Thread Lifting in Korea: PDO vs. PLLA vs. PCL Threads Explained

Thread lifting is the most over-marketed and under-understood treatment in Korean aesthetic medicine. Patients in their 30s and 40s walk in expecting a non-surgical facelift; they walk out either delighted or disappointed depending mostly on whether they were the right candidate, with the right thread, in the right hands.

Three thread materials dominate Korean clinic menus: PDO, PLLA, and PCL. Each has a different purpose. Mixing them up — or pretending one product does what another does — is the leading cause of disappointed reviews.

What a thread lift actually is

A thread lift uses absorbable barbed or cog sutures, inserted under the skin via cannula or needle, to mechanically reposition tissue and stimulate collagen formation along the thread path. Two effects are at play:

  • Immediate mechanical lift — strongest with barbed/cog threads.
  • Bio-stimulation — collagen forms around the threads as they slowly dissolve, producing a longer-lasting tightening even after the thread itself is gone.

The mechanical lift fades quickly; the collagen-driven tightening is what determines the final 12–24 month outcome.

PDO threads (polydioxanone)

The most widely used material in Korean clinics. PDO has been used in surgery as suture material for decades, with a well-known safety profile. Threads are absorbed in roughly 6–9 months but stimulate collagen that lasts 12–18 months.

  • Best for: first-time thread patients, mild-to-moderate laxity, and combination treatments where the thread is one of several modalities.
  • Variants: mono (smooth, for skin-quality boosting), screw, cog/barbed (for mechanical lift).
  • Lift duration: 9–14 months on average.
  • Pricing: mid-range — usually the cheapest of the three by thread count.

PLLA threads (poly-L-lactic acid)

Made from the same family of polymers as Sculptra, PLLA threads are stiffer, more strongly collagen-stimulating, and longer-lasting than PDO. They dissolve over 12–18 months, with results that can last close to 2 years.

  • Best for: patients with established laxity who want a longer-lasting result, and re-treatment of patients whose PDO thread results have softened.
  • Lift duration: 14–24 months on average.
  • Note: stiffer threads may produce more initial irregularity in thin-skinned patients; surgeon technique matters more here.

PCL threads (polycaprolactone)

The longest-lasting of the three. PCL threads are absorbed over roughly 24 months, with collagen-stimulating effects that can extend further. They are also the most expensive and the most technique-sensitive.

  • Best for: patients in their 40s and beyond with moderate laxity who want maximum durability without surgery.
  • Lift duration: 18–24 months and sometimes longer.
  • Pricing: the highest of the three; often used in smaller numbers within hybrid combinations.

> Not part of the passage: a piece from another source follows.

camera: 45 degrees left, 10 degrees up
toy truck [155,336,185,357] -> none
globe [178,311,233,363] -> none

Hybrid thread lifts — the 2026 norm

Many leading Gangnam clinics no longer pick a single thread type. Instead, they combine:

  • A small number of strong PCL or PLLA cog threads for the main vector lift.
  • A larger number of fine PDO mono threads for skin-quality stimulation.
  • Strategically placed PDO cog threads for secondary lift vectors.

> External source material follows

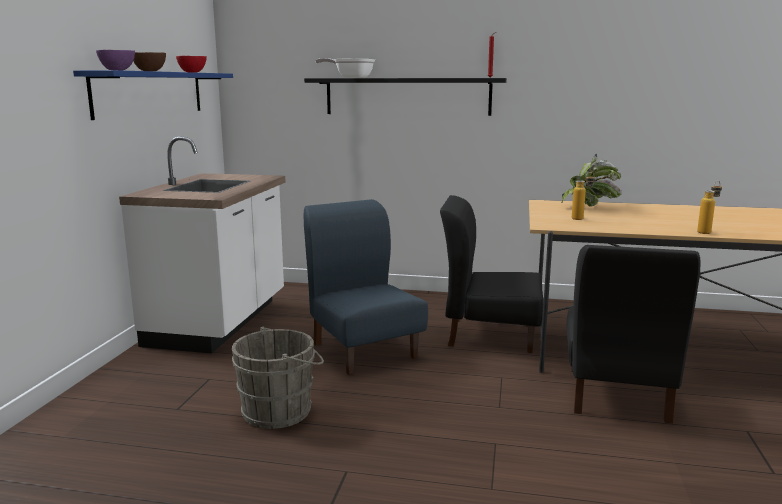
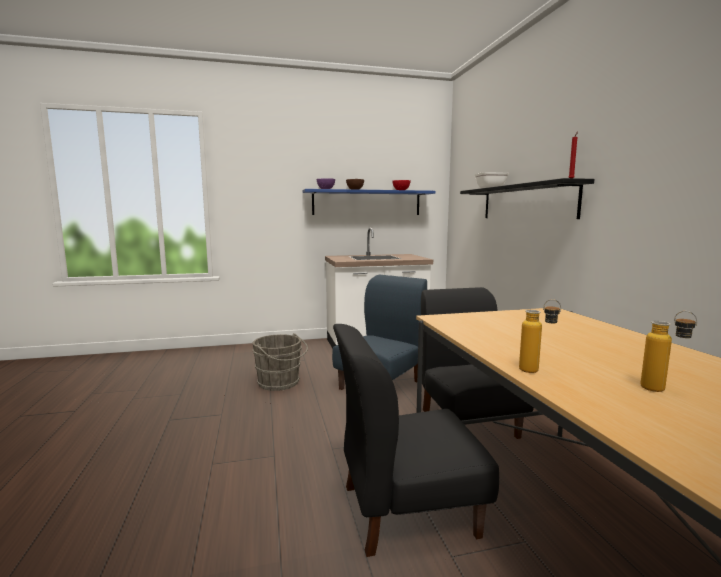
camera: 65 degrees right, 5 degrees down
potted plant [561,154,622,207] -> none
bottle [572,172,595,220] -> bottle moved to [640,311,698,392]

This combination delivers a balanced, more natural result than a single-material approach in many patients.

Who threads do not help

  • Severe jowls, deep nasolabial folds, or significant skin excess — surgical lift territory.
  • Very thin, sun-damaged skin — thread visibility risk.
  • Patients expecting a "non-surgical facelift" — threads tighten, they do not lift like a surgical SMAS facelift.

Recovery

  • Visible swelling for 24–48 hours, mild bruising for up to a week.
  • Tightness or pulling sensation for 1–2 weeks as collagen forms.
  • Avoid extreme facial expressions, dental work requiring wide mouth opening, and aggressive facial massage for 3–4 weeks.
  • Most patients return to normal social life within 3–5 days.

Cost ranges in Gangnam (2026)

  • Basic PDO mono package: USD 400–800.
  • PDO cog lift (10–20 threads): USD 800–1,800.
  • PLLA cog lift: USD 1,500–3,000.
  • PCL cog lift: USD 2,000–4,000.
  • Hybrid full-face lift: USD 2,500–5,000.

Questions to ask in consultation

  1. What thread types and how many of each are in this plan, and why?
  2. What lift duration are you projecting?
  3. What is your touch-up or revision policy if the result is asymmetric?
  4. How does this fit with my future plans — would HIFU, RF, or surgery be a better next step in 12 months?

Thread lifts are a tool with a real place in the aesthetic toolkit. Choose the right tool for the job and your odds of being one of the satisfied patients go up dramatically.